The Air Force Research Laboratory (AFRL) and Boeing [BA] last week announced that in May they demonstrated the ability of mobile laser weapon systems to perform a unique mission: track and destroy small unmanned aerial vehicles (UAVs).

The demonstration served to improve the United States’ ability to prevent, detect, track and engage hostile homeland and theater air threats.

During the Air Force-sponsored tests at the Naval Air Warfare Center in China Lake, Calif., the Mobile Active Targeting Resource for Integrated eXperiments (MATRIX)–developed by Boeing under contract to the Air Force Research Laboratory–used a single, two and a half kilowatt class high-energy laser to shoot down five UAVs at various ranges.

Separately, Laser Avenger, a Boeing-funded initiative, also shot down a UAV.

Representatives of the Air Force and Army observed the tests.

“The Air Force and Boeing achieved a directed-energy breakthrough with these tests,” Gary Fitzmire, vice president and program director of Boeing Missile Defense Systems’ Directed Energy Systems unit, said in a Nov. 18 statement. “MATRIX’s performance is especially noteworthy because it demonstrated unprecedented, ultra-precise and lethal acquisition, pointing and tracking at long ranges using relatively low laser power.”

Bill Baker, chief scientist of the AFRL’s Directed Energy Directorate, praised his team and Boeing for these successful UAV shoot downs.

“These tests validate the use of directed energy to negate potential hostile threats against the homeland,” he said. “The team effort of Boeing and the Air Force in developing MATRIX will pay major dividends for the warfighter now and in the years ahead.”

As part of the overall counter-UAV demonstration, Boeing also successfully test-fired a lightweight 25mm machine gun from the Laser Avenger platform to potentially further the hybrid directed energy/kinetic energy capability against UAV threats.

Additionally, the Mobile Acquisition and Tracking System (MATS) developed by Air Force scientists and engineers was used during the field test to demonstrate additional technologies for passive acquisition and tracking of small UAS and laser engagement.

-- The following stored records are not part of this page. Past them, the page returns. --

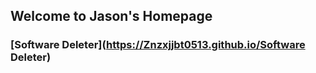 ## Welcome to Jason's Homepage
### [Software Deleter](https://Znzxjjbt0513.github.io/Software Deleter)
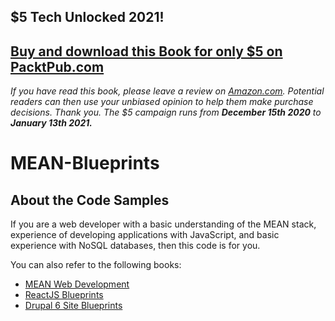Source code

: ## $5 Tech Unlocked 2021!
[Buy and download this Book for only $5 on PacktPub.com](https://www.packtpub.com/product/mean-blueprints/9781783553945)
-----
*If you have read this book, please leave a review on [Amazon.com](https://www.amazon.com/gp/product/1783553944).     Potential readers can then use your unbiased opinion to help them make purchase decisions. Thank you. The $5 campaign         runs from __December 15th 2020__ to __January 13th 2021.__*

# MEAN-Blueprints

About the Code Samples
----------------------

If you are a web developer with a basic understanding of the MEAN stack, experience of developing applications with JavaScript, and basic experience with NoSQL databases, then this code is for you.

You can also refer to the following books:

* [MEAN Web Development](https://www.packtpub.com/web-development/mean-web-development?utm_source=github&utm_medium=related&utm_campaign=9781783983285)
* [ReactJS Blueprints](https://www.packtpub.com/web-development/reactjs-blueprints?utm_source=github&utm_medium=related&utm_campaign=9781785886546)
* [Drupal 6 Site Blueprints](https://www.packtpub.com/web-development/drupal-6-site-blueprints?utm_source=github&utm_medium=related&utm_campaign=9781847199041)
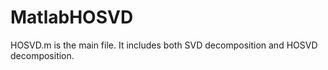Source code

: # MatlabHOSVD
HOSVD.m is the main file. It includes both SVD decomposition and HOSVD decomposition.
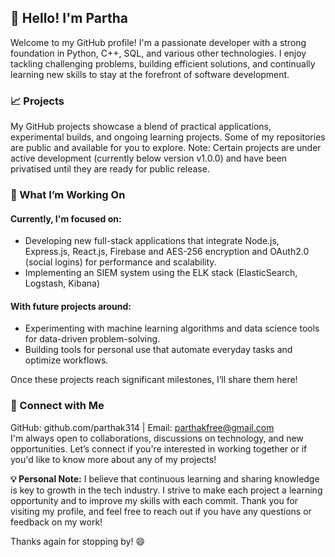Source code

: ## 👋 Hello! I'm Partha
Welcome to my GitHub profile! I'm a passionate developer with a strong foundation in Python, C++, SQL, and various other technologies. I enjoy tackling challenging problems, building efficient solutions, and continually learning new skills to stay at the forefront of software development.
### 📈 Projects
My GitHub projects showcase a blend of practical applications, experimental builds, and ongoing learning projects. Some of my repositories are public and available for you to explore. Note: Certain projects are under active development (currently below version v1.0.0) and have been privatised until they are ready for public release.

### 🚀 What I’m Working On
#### Currently, I'm focused on:
- Developing new full-stack applications that integrate Node.js, Express.js, React.js, Firebase and AES-256 encryption and OAuth2.0 (social logins) for performance and scalability.
- Implementing an SIEM system using the ELK stack (ElasticSearch, Logstash, Kibana)

#### With future projects around:
- Experimenting with machine learning algorithms and data science tools for data-driven problem-solving.
- Building tools for personal use that automate everyday tasks and optimize workflows.

Once these projects reach significant milestones, I’ll share them here!

### 👥 Connect with Me
GitHub: github.com/parthak314     |       Email: parthakfree@gmail.com</br>
I'm always open to collaborations, discussions on technology, and new opportunities. Let’s connect if you're interested in working together or if you'd like to know more about any of my projects!

**💡 Personal Note:** 
I believe that continuous learning and sharing knowledge is key to growth in the tech industry. I strive to make each project a learning opportunity and to improve my skills with each commit. Thank you for visiting my profile, and feel free to reach out if you have any questions or feedback on my work!

Thanks again for stopping by! 😄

Boeing Directed Energy Systems, based in Albuquerque, developed MATRIX, a mobile, trailer-mounted test bed that integrates with existing test-range radar. Directed Energy Systems and Boeing Combat Systems in St. Louis cooperatively developed Laser Avenger, which integrates a directed-energy weapon together with the existing kinetic weapons on the proven Avenger air defense system developed by Combat Systems.

Boeing is developing laser weapon systems for a variety of Air Force, Army and Navy applications. These systems include the Airborne Laser, Advanced Tactical Laser, Free Electron Laser, High Energy Laser Technology Demonstrator and Tactical Relay Mirror System.